Kinetics of doxorubicin loaded polymersomes. (A) Cumulative in situ release of doxorubicin, loaded within 200 nm diameter PEO(2 K)-b-PCL(12 K)-based polymersomes, under various physiological conditions (pH 5.5 and 7.4; T = 37 °C) as measured fluorometrically over 14 days. N = 4 samples at each data point; individual data points for each sample varied by less than 10% of the value displayed at each time interval. (B) Release rates of DOX (V_dox) from 200 nm diameter PEO(2 K)-b-PCL(12 K)-based polymersomes vs. time. Dotted and solid lines represent exponential fits obtained by regression analysis (R² = 0.99 for each curve), and the displayed equations correspond to the respective release regimes (α, β, β′). (C) Schematic illustrating differing regimes of DOX release via (α) intrinsic drug permeation through intact vesicle membranes vs. (β and β′) release predominantly by PCL matrix degradation. [This image was reproduced from Ghoroghchian et al. [10] with permission from Copyright (2006) American Chemical Society.]

Fig. 4

Anti-tumor effects of doxorubicin loaded polymersome in mice.

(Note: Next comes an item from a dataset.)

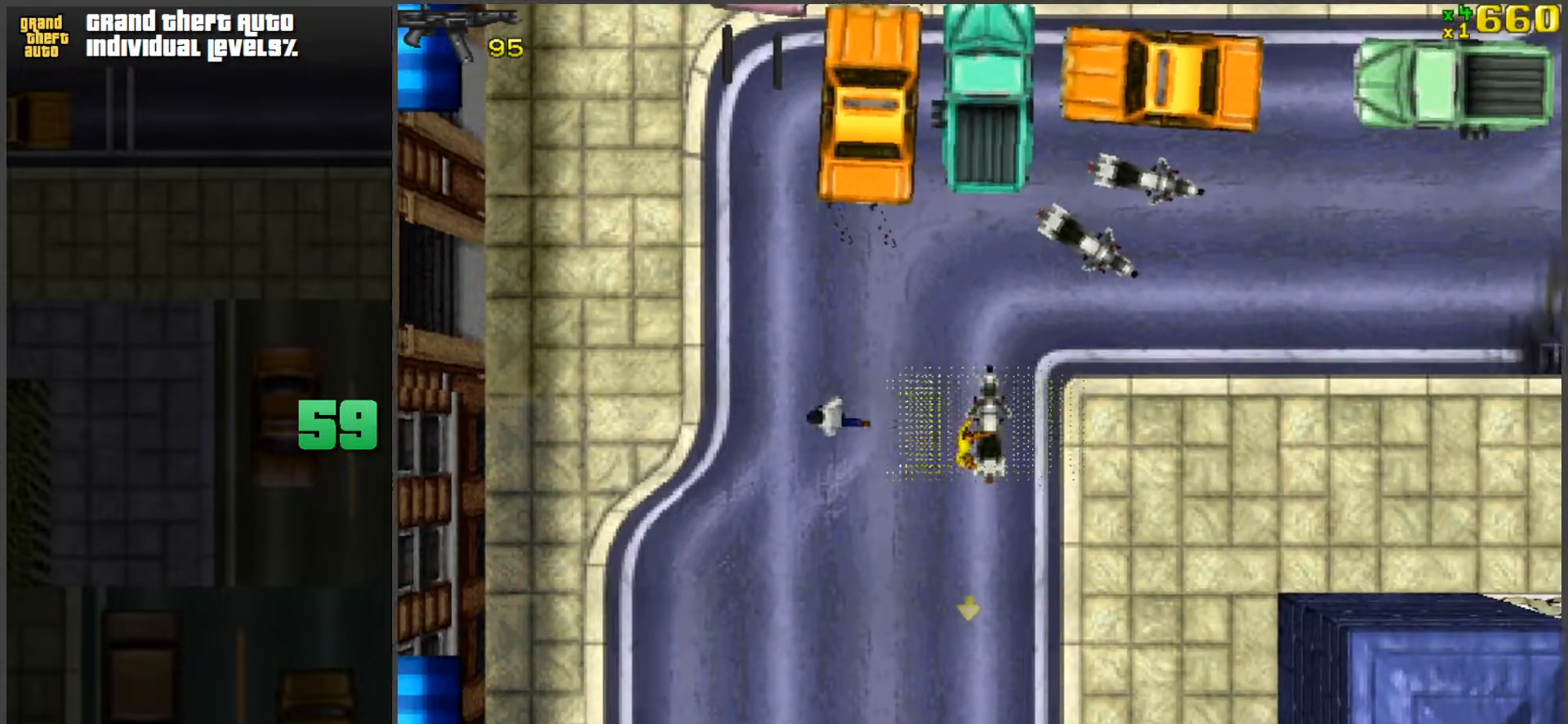
{"keys": ["a", "s"], "mouse": [], "events": [[33, "f", "down"], [117, "f", "up"], [217, "a", "down"], [217, "s", "down"]]}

Mice were inoculated with tumor cells on day 0, were administered drug (free dox, dox loaded polymersome, or DOXIL) or PBS on day 7, and sacrificed on day 16. Images of tumor bearing mice administered PBS (A) and DOX polymersomes at the culmination of the study, day 16. (B); (C–E) Average tumor Volume vs. Time, Tumor volumes of the 5 mice per group averaged. Error bars are reported as standard error.

Fig. 5

Tumor imaging by NIR-emmisive polymersome. Fluorescence images obtained using eXplore Optix instrument of the same mouse taken prior to administration of NIR-emissive polymersomes, and at 4, 8, and 12 h post tail-vein injection. (A) Prone position, (B) supine position (λ_ex = 785 nm, λ_em = 830–900 nm). The arrows in the prone and supine positions suggest location of organs. In the supine position, the arrow suggests the fluorescence emanating from the lower portion of the mouse body is from the tumor; it may also be emanating from the gut of the mouse due to break down of food.